Bu köşenin sürekli izleyenleri için yanıt belli:
Türkiye’nin, yüzde 5 ve üstünde büyüyebilmesi için üretim yapısının teknolojik bir yenilenmeye ihtiyacı var. Artık bölgesel, sektörel teşviklerin bugünkü dünyada fazla bir anlamı kalmadı. Onun için Güney Kore ve benzeri kalkınma modellerine bugünün olanak ve kısıtlarından bir kez daha bakmakta yarar var. Bence artık bu çağda Türkiye’nin ihtiyacı olan teknolojik yenilenme, biraz önce vurguladığımız o üretim çeşitliliğini kapsayacak şekilde olmalı ve tüm sektörlerde aynı anda verimlilik artışlarını sağlamalı.
Şimdi verimlilik artışı sağlayabilmek, dolayısıyla büyüyebilmek için yeni sanayi devriminin ortaya çıkardığı yeni teknolojileri bütün üretim süreçlerimize yaygınlaştırmamız gerekiyor.
‘Hangi yeni teknolojilerden bahsediyorsun’ derseniz, biyo-teknoloji, nano-teknoloji, akıllı kent teknolojileri dahil tüm sayısal teknolojiler, yapay zeka, öbek zincir ve bilumum bilişim teknolojilerinden bahsediyorum. Bunlar bütün sektörleri aynı anda dönüştürme kabiliyetine sahip teknolojiler.
Ve ne iyi ki, ne güzel ki, Türkiye ekonomisinin teknolojik yenilenme gereği ile yeni sanayi devriminin gündeme getirdiği, ortaya çıkarttığı yeni teknolojiler birbirleri ile örtüşüyor.
Ne artık tarım bildiğimiz tarım olacak ne de tekstil. Örneğin ev tekstilinde Türkiye önemli bir üretici. Dünyada da iyi bir oyuncu.
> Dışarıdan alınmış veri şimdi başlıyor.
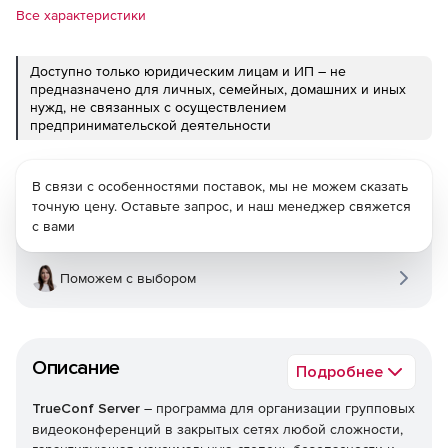
Все характеристики
Доступно только юридическим лицам и ИП – не
предназначено для личных, семейных, домашних и иных
нужд, не связанных с осуществлением
предпринимательской деятельности
В связи с особенностями поставок, мы не можем сказать
точную цену. Оставьте запрос, и наш менеджер свяжется
с вами
Поможем с выбором
Описание
Подробнее
TrueConf Server
– программа для организации групповых
видеоконференций в закрытых сетях любой сложности,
Yüzde 1 pay alabildiğimiz pek az ürün varken ev tekstilinde dünya çapında payımız yüzde 3’lere yaklaşıyor. Eğer bu pazar payımızı korumak hatta geliştirmek istiyorsak, perdeleri nano teknoloji ile buluşturmak, belki evleri iklimlendirecek enerjiyi sağlayacak solar sistemleri perde haline getirmekle mümkün.
Örnekler uzatılabilir. Ama zannediyorum, anlatmak istediğim anlaşıldı.
Yeni teknolojiler Türkiye için büyük bir fırsat oluşturuyor. Şimdi bize düşen bu fırsatı değerlendirmek.